Magic Hour

“Shhh,” she hissed.

Earl Huff’s face scrunched into a ruddy fist. At sixty-four, he’d been a cop before Ellie was born, but he never failed to show her the utmost respect. “Sorry, boss.”

“What’s going on?” Ellie asked. “I don’t see a damn thing.”

“She showed up about ten minutes ago. Right after that big thunder crack. Y’all hear it?”

“We heard it,” Peanut said, her voice wheezy from moving so fast. Cal was beside Peanut.

Ellie spun around. “I told you both to stay in the cruiser.”

“You meant it?” Peanut said incredulously. “I thought that was one of them ‘for legal reasons’ orders. Hell, Ellie, we’re not gonna miss the first real call in years.”

Cal nodded, grinning. It made her want to smack him. She wondered if the captain of the LAPD had similar problems with his friends. With a sigh, she turned back to Earl. “Talk to me.”

“After the thunder crack, the rain stopped. Just like that. One minute it was pourin’, and then it wasn’t. Then that amazin’ sun came out. That’s when old Doc Fischer heard a wolf howl.”

Peanut shivered. “It’s like that time on Buffy when she—”

“Keep going, Earl,” Ellie said sharply.

“It was Mrs. Grimm who noticed the girl. I was getting my hair cut—and don’t say ‘What hair?’ ” He turned slowly and pointed. “When she climbed up that there tree, we called you.”

Ellie stared at the tree. She’d seen it every day of her life, had played in it as a kid, stood beside it to smoke bummed menthol cigarettes as a teenager, and gotten her first kiss—from Cal, no less—beneath its green canopy. She didn’t see a damn thing out of the ordinary now. “Is this some kind of joke, Earl?”

“Holy Mother o’ God. Put your glasses on, El.”

Ellie reached into her breast pocket and retrieved the over-the-counter glasses she still didn’t admit to needing. They felt alien and heavy on her face. Squinting through the oval lenses, she stepped forward. “Is that …?”

“Yes,” Peanut said.

There was a child hidden high in the autumn-colored leaves of the maple tree. How could anyone climb that high on rain-slicked branches?

“How do you know it’s a girl?” Cal whispered to Earl.

“All’s I know is it’s wearing a dress and has long hair. I’m makin’ one of them education guesses.”

Ellie took a step forward to see better.

The child was little, probably no more than five or six. Even from this distance, Ellie could see how spindly and thin she was. Her long dark hair was a filthy mat, filled with leaves and debris. Tucked in her arms was a snarling puppy.

Ellie reholstered her gun. “Stay here.” She started forward then stopped and glanced back at Peanut and Cal. “I mean it, you two. Don’t make me shoot you.”

“I’m glue,” Peanut said.

“Superglue,” Cal agreed.

Ellie could hear a flurry of whispering as she strode through the four-way stop. As she neared her destination, she took her glasses off. She hadn’t come to the point where she trusted the world as seen through a lens.

About five feet from the tree she looked up. The child was still there, curled on an impossibly high branch. Definitely a girl. She appeared completely at ease on her perch, with the pup in her arms, but her eyes were wide. She was watching every move. The poor kid was terrified.

And damn if that wasn’t a wolf pup in her arms.

“Hey, little one,” Ellie said in a soothing voice. It was one of the many times she wished she’d had children.
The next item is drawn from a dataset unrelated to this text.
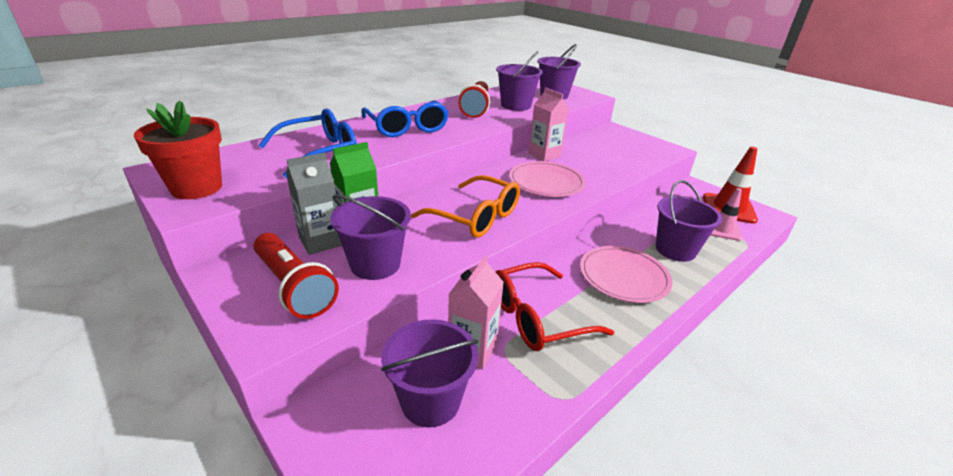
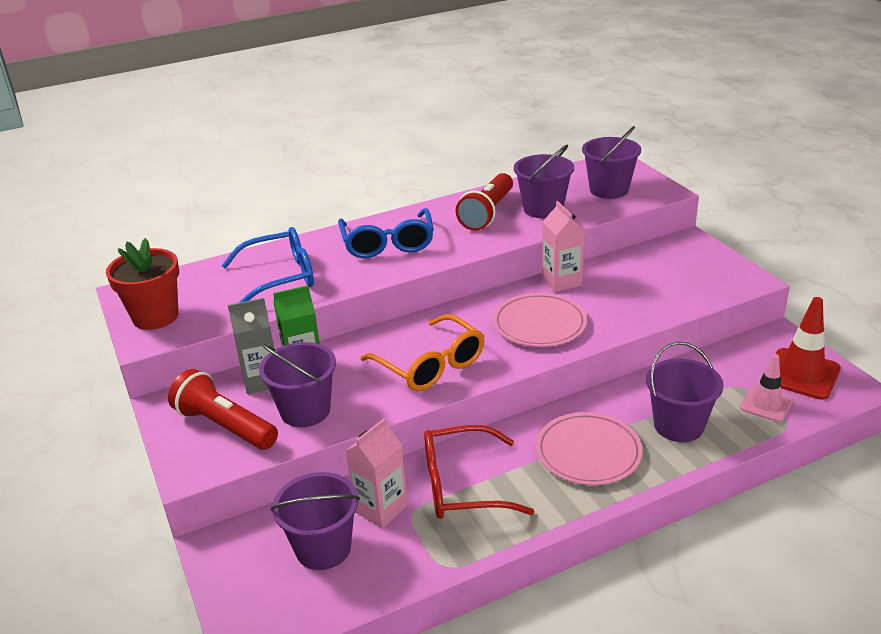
camera: 20 degrees right, 0 degrees up
(294, 287) = (225, 426): red flashlight -> red flashlight turned 150 degrees clockwise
A mother’s voice would be good right about now. “What are you doing up there?”

The wolf snarled and bared its teeth.

Ellie’s gaze locked on the child’s. “I won’t hurt you. Honestly.”

There was no response; not the flinch of an eyelash or the movement of a finger.
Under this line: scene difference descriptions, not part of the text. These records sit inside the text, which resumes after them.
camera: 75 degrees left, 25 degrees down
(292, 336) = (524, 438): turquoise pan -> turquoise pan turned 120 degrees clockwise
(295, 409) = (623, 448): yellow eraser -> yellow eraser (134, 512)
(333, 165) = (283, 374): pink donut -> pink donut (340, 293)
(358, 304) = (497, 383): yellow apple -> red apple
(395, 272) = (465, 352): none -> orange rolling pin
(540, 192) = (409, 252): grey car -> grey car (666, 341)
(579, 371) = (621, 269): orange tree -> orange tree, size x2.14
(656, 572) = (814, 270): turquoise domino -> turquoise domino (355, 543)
“Let’s start over. I’m Ellen Barton. Who are you?”

Again, nothing.

“I’m guessing you’re running away from something. Or maybe playing some game. When I was a girl, my sister and I used to play pirates in the woods. And Cinderella. That was my favorite because Julia had to clean the room while I put on pretty dresses for the ball. It’s always best to be the older kid.”

It was like talking to a photograph.

“Why don’t you come on down from there before you fall? I’ll make sure you’re safe.”

Ellie talked for another fifteen minutes or so, saying everything she could think of, then she just ran out of words. Not once had the girl responded or moved. Frankly, it didn’t even appear that she was breathing.

Ellie walked back to Earl and Peanut and Cal.